The blocked-product layout stores k-tile elements in contiguous blocks. The MMA distribute reads these in col_major[MMA_M, WARP_SIZE/MMA_M] order, giving WARP_SIZE/MMA_M vector columns per block. The swizzle XORs enough bits to spread those column groups across LDS banks.

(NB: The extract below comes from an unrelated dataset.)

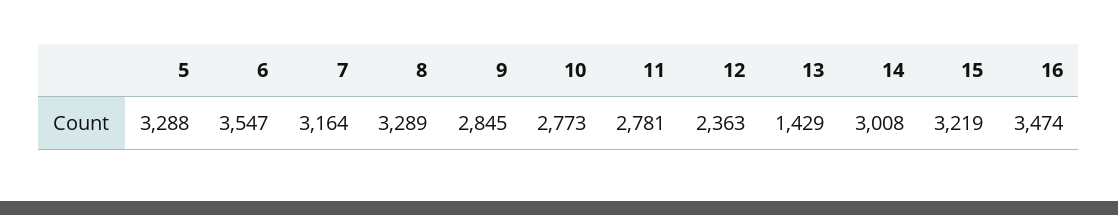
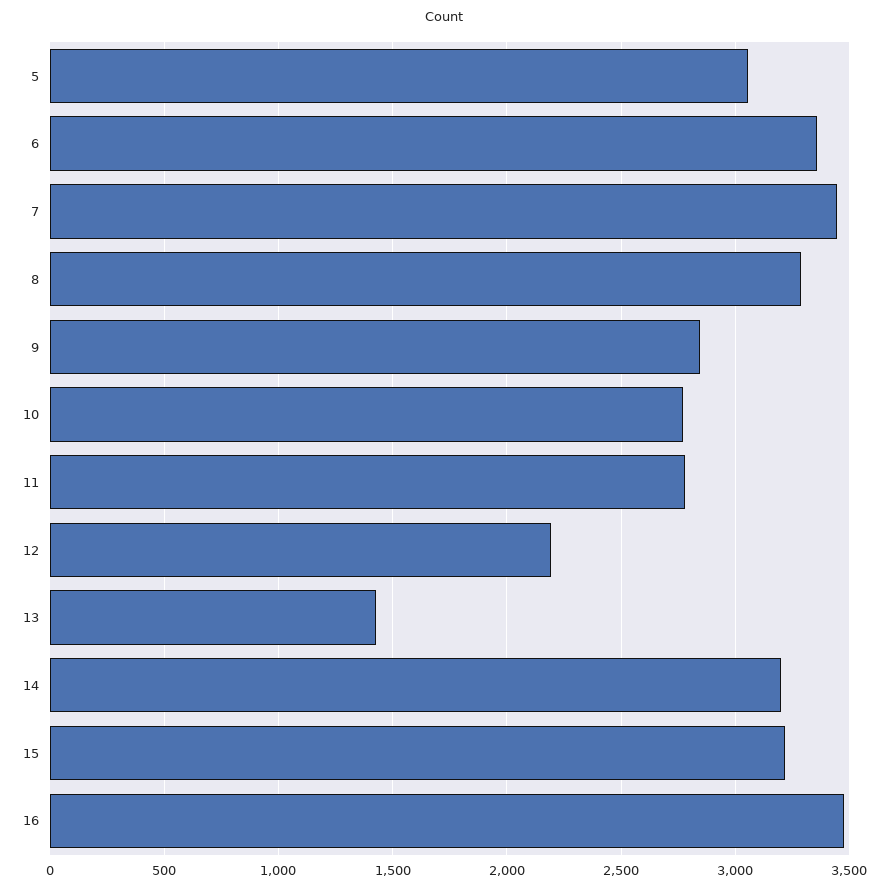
5: 3288 -> 3050
6: 3547 -> 3350
7: 3164 -> 3450
12: 2363 -> 2200
14: 3008 -> 3200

Unlike the ping-pong make_mma_swizzle (element-space for row-major SMEM with base/shift derived from fragment bytes), this operates in the vector-index space of each blocked-product chunk (base=0, shift=1).

Returns:

Swizzle: Swizzle for bank-conflict-free blocked-product LDS access.

run​

static def run[c_layout: TensorLayout, a_layout: TensorLayout, b_layout: TensorLayout](c: TileTensor[c_type, c_layout, MutAnyOrigin], a: TileTensor[a_type, a_layout, ImmutAnyOrigin], b: TileTensor[b_type, b_layout, ImmutAnyOrigin])

TileTensor GEMM matching original kernel config exactly.

Uses StructuredMmaOp with per-k-tile load_frag/mma dispatch, original warp index order, and schedule-driven pipeline.